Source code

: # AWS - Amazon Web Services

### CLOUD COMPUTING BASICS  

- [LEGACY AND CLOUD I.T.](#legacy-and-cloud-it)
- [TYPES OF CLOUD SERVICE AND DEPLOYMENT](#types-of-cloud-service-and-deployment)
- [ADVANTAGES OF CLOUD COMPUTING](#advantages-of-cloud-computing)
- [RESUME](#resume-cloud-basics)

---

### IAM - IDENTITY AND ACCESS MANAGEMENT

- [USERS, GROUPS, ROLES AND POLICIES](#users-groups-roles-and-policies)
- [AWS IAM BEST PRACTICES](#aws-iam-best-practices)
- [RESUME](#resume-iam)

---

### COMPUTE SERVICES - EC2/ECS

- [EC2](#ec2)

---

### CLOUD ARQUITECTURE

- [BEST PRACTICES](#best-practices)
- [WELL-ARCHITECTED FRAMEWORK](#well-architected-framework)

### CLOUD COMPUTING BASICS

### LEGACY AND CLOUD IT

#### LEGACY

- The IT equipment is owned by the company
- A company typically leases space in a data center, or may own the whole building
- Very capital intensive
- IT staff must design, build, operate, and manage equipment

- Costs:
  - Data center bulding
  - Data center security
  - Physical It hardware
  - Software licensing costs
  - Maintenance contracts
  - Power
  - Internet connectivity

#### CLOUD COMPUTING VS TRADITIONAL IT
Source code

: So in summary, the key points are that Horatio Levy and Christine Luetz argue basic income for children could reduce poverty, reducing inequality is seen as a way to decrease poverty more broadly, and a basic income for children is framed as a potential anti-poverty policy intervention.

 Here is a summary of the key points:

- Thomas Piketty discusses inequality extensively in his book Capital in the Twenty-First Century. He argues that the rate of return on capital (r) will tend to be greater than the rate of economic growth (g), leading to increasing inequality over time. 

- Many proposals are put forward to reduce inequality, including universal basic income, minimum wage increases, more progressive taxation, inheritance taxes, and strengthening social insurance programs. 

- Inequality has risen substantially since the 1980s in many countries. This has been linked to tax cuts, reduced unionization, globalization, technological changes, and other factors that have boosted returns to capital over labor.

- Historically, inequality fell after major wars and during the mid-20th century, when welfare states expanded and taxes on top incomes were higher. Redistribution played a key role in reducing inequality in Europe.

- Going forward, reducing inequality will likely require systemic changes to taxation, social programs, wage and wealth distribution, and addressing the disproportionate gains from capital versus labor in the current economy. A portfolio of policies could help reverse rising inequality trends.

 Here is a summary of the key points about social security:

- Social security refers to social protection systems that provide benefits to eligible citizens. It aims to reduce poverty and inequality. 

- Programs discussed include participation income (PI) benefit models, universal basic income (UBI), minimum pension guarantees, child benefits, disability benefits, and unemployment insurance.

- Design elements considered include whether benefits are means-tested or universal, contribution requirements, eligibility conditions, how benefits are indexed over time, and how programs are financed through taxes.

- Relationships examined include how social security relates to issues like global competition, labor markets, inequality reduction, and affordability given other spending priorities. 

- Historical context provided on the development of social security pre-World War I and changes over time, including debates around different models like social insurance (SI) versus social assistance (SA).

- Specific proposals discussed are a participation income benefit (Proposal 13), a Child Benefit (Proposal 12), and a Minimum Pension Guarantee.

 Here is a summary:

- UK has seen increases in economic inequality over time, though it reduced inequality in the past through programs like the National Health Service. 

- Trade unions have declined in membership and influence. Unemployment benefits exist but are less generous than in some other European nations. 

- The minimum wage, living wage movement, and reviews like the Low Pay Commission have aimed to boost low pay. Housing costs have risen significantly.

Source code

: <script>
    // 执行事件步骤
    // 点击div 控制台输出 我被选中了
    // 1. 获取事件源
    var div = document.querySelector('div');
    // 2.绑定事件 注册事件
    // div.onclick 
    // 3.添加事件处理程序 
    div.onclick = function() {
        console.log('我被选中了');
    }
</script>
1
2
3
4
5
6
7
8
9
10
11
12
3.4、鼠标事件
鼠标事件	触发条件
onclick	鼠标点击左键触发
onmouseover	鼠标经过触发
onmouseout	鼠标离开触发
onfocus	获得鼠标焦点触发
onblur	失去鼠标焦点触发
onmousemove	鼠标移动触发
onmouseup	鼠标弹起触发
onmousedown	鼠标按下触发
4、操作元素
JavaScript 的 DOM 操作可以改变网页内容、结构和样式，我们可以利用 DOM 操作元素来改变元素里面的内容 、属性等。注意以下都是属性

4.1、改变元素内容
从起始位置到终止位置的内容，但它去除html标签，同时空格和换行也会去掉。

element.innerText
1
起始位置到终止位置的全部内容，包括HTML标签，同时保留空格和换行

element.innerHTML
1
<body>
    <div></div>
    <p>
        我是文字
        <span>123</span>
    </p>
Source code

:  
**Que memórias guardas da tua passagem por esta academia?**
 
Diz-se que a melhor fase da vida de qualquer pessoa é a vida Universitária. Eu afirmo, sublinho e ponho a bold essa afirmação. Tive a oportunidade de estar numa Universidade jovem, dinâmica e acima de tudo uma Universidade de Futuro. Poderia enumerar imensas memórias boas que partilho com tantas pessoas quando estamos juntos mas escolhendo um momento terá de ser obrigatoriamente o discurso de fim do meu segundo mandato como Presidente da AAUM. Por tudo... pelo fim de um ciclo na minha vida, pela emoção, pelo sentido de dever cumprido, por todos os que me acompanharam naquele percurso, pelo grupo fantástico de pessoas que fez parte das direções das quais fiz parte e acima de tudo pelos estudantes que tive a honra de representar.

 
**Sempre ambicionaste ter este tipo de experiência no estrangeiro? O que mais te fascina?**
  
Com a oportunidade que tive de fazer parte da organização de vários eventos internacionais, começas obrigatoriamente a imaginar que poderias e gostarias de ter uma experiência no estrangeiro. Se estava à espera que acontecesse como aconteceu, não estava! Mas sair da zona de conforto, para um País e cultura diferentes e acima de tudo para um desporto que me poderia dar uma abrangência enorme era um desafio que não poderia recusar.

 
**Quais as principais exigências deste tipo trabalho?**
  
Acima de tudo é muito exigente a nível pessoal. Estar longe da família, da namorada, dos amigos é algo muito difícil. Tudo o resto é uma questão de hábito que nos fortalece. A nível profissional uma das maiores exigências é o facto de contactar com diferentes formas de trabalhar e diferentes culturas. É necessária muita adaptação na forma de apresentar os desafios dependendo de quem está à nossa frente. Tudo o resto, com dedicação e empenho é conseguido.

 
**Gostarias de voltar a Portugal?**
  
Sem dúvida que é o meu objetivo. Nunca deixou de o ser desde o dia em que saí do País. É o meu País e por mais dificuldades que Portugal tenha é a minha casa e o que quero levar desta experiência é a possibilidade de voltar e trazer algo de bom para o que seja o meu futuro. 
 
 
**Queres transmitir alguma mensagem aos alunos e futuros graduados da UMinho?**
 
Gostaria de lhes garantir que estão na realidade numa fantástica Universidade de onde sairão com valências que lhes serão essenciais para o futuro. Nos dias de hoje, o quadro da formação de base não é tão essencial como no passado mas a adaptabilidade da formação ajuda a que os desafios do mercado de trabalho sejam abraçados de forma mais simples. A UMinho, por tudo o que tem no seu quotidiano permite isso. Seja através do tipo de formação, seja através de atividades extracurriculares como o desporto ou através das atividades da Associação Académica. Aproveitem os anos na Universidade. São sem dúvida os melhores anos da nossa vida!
+ + +
(Problem):
Scan the material above. Copy each line that holds the word "onclick".

(Result of this task):
    // div.onclick 
    div.onclick = function() {
onclick	鼠标点击左键触发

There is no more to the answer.